### GIVEN INSTRUCTION:
Substitute "town" for "city" in the material, from the line with "country: US" up to and including the line with "longitude: -121.9269", and reproduce only those lines with all else unchanged.

### DATA LISTING:

○ ○ ○ ○ ○

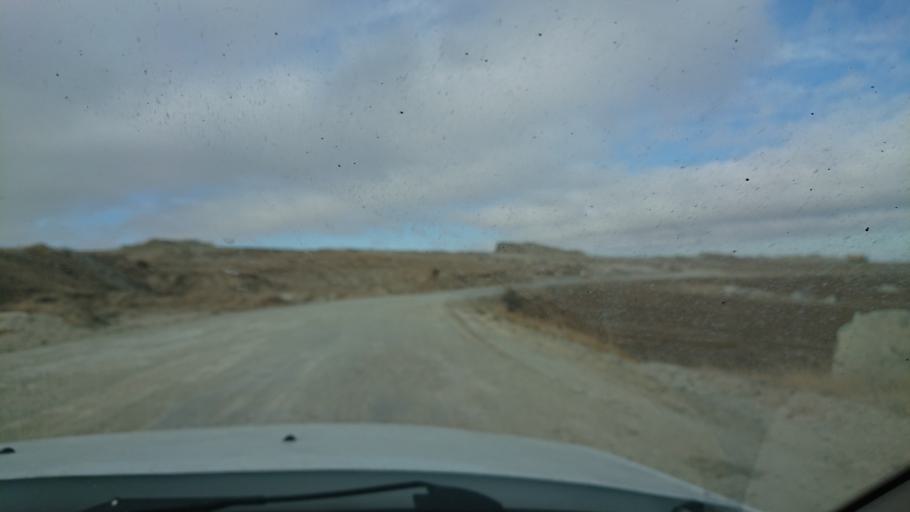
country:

○ ○ ○ ○ ○

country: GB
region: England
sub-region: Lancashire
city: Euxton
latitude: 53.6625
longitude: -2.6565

○ ○ ○ ○ ○

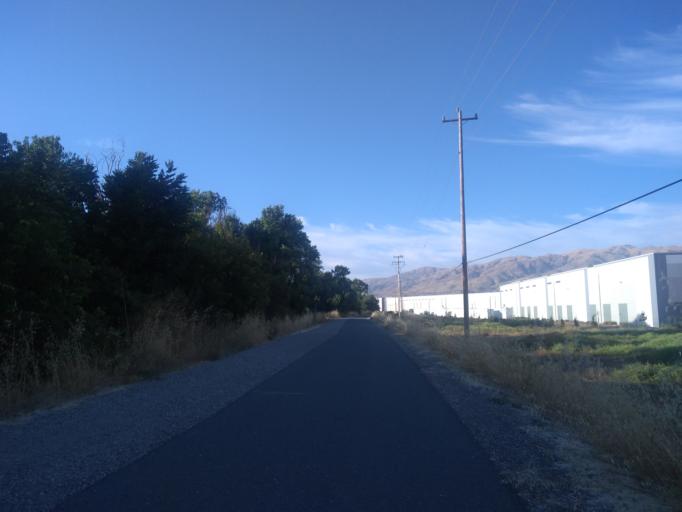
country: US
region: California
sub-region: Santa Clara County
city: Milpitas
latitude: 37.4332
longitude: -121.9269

○ ○ ○ ○ ○

### CORRECT RESPONSE:
country: US
region: California
sub-region: Santa Clara County
town: Milpitas
latitude: 37.4332
longitude: -121.9269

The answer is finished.